Union Bankshares, Inc. reported first‑quarter 2026 results that showed consolidated net income of $3.0 million, or $0.65 per share, up from $2.5 million ($0.55 per share) in the same period a year earlier. Net interest income rose by $1.0 million, a 10 % increase, while the credit loss expense turned into a benefit of $325 thousand, compared with an expense of $235 thousand in Q1 2025. Total assets grew to $1.63 billion, a 6.6 % gain driven by higher federal funds sold and a larger investment securities portfolio that increased to $315.6 million from $249.6 million year‑ago.
The stronger earnings were largely driven by a larger earning asset base and higher interest rates on those assets, which lifted net interest income. The credit loss benefit reflects improved loan quality, as management noted that the current credit loss expense is appropriate given the composition and performance of the loan portfolio. Asset growth was supported by the sale of federal funds and the expansion of the investment securities balance. Non‑interest expenses increased 9.8 % due to higher volumes of customer deposits and borrowed funds, while total deposits fell from $1.81 billion to $1.20 billion, indicating a shift toward wholesale funding that could pressure future margins if funding costs rise.
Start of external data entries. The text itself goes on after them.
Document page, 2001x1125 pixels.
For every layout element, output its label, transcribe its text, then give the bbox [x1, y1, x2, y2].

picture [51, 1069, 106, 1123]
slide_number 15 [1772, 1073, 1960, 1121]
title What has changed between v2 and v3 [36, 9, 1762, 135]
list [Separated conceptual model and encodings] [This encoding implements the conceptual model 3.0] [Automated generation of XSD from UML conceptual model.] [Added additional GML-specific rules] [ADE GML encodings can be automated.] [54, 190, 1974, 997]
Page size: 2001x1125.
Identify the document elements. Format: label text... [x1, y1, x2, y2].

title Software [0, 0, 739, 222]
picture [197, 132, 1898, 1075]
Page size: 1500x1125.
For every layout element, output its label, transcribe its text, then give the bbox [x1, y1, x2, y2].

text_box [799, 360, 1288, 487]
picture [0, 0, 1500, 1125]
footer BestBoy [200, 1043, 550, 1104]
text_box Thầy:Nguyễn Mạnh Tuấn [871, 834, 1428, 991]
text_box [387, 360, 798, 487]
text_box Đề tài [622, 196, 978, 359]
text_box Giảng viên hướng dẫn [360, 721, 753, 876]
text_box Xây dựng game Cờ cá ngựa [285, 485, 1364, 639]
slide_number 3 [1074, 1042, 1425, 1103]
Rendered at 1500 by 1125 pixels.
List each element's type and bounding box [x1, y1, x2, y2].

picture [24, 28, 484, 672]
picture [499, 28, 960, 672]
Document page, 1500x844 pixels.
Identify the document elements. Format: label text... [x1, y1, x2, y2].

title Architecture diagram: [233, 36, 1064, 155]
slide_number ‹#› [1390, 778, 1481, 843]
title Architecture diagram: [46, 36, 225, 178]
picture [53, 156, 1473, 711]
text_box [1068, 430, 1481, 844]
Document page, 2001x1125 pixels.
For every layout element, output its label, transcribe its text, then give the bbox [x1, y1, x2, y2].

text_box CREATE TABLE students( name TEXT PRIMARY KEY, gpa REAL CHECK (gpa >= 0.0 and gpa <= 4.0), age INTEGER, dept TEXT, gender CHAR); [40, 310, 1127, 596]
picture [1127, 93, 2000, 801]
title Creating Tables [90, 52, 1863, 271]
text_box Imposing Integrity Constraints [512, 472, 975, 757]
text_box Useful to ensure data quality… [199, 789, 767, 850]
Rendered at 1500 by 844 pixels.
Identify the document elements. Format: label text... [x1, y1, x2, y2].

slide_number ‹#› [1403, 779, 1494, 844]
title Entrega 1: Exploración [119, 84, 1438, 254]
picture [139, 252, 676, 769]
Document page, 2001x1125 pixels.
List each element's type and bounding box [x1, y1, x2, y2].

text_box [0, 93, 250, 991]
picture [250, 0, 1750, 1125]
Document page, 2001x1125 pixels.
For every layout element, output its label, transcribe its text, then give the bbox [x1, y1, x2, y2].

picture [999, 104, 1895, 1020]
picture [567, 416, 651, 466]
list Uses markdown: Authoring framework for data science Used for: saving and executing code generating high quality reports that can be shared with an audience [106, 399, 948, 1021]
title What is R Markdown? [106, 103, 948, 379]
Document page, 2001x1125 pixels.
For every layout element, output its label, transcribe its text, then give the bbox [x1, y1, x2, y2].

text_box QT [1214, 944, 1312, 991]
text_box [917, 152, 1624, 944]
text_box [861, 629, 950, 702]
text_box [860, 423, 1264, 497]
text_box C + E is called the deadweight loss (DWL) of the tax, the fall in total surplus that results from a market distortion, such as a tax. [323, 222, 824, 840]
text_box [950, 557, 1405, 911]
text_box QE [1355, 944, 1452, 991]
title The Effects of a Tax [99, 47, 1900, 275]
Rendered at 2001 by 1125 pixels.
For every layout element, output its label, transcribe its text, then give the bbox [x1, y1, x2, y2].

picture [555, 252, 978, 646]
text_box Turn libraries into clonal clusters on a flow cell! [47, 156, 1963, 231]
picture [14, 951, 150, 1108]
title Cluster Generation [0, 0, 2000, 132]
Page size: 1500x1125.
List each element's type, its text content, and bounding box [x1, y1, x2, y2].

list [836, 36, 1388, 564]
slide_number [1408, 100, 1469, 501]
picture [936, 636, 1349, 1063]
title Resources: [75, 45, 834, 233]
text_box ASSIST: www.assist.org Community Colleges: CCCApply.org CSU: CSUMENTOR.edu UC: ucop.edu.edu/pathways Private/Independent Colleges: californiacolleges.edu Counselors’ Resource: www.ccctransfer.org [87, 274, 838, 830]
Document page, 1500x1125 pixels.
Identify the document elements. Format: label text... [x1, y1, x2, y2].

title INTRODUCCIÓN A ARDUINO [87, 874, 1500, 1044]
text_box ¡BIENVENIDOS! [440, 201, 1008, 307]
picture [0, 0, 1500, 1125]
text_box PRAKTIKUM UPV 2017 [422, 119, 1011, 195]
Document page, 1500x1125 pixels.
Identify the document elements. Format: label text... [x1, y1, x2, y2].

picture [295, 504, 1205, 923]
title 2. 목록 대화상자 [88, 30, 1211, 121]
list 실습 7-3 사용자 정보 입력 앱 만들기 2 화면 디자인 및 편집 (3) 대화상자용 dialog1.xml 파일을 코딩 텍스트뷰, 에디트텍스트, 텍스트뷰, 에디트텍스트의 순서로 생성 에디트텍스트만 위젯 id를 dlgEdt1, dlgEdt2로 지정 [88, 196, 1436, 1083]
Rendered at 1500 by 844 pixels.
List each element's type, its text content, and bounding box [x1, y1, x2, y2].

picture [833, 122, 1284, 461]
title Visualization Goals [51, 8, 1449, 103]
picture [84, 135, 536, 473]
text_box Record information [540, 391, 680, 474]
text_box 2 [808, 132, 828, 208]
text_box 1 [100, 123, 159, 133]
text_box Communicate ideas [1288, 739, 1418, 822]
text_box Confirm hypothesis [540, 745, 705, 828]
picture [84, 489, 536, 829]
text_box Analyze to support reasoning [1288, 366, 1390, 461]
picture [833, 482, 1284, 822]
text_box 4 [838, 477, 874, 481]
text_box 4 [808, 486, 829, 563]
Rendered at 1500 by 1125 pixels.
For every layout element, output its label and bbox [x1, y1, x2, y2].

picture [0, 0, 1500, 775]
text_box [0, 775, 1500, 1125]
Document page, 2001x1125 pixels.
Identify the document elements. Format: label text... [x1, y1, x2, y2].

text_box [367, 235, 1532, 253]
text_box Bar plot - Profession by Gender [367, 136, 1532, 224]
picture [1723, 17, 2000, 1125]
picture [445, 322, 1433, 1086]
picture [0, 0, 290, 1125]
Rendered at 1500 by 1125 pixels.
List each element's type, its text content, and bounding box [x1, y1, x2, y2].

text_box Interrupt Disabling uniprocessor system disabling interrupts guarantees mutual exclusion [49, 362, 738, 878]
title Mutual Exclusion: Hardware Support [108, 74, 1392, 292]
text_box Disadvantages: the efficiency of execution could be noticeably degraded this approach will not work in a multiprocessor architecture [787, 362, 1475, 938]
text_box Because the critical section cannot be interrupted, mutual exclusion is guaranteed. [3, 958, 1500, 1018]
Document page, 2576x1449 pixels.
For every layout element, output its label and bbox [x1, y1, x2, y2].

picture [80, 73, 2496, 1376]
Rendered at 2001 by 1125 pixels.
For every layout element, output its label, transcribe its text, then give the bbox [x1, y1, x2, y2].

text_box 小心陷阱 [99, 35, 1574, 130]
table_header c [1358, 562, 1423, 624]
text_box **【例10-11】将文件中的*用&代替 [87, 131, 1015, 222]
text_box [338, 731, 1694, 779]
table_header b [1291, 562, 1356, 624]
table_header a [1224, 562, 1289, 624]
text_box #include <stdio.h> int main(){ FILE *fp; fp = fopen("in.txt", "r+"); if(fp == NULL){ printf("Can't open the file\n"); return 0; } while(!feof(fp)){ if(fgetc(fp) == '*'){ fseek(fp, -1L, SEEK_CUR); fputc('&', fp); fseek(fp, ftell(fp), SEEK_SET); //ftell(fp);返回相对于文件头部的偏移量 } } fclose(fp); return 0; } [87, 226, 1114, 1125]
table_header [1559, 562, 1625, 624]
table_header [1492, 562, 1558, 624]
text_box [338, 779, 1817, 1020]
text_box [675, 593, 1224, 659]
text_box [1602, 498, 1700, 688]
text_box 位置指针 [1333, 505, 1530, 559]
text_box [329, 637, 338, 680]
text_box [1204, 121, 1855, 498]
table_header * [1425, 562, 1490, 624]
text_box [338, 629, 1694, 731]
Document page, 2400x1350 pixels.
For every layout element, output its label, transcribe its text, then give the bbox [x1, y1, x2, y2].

On April 15, the board declared a regular quarterly cash dividend of $0.36 per share, payable May 7, 2026 to shareholders of record as of April 27. The dividend underscores the company’s confidence in its cash‑flow position and its commitment to returning capital to shareholders on a consistent basis.
Management emphasized that asset quality remains strong and that the bank continues to monitor macroeconomic conditions that may impact borrower behavior and repayment capacity. No forward guidance was provided in the release, and the company is not covered by Wall Street analysts. The results provide a clear view of the bank’s financial health and its ongoing focus on prudent asset and liability management.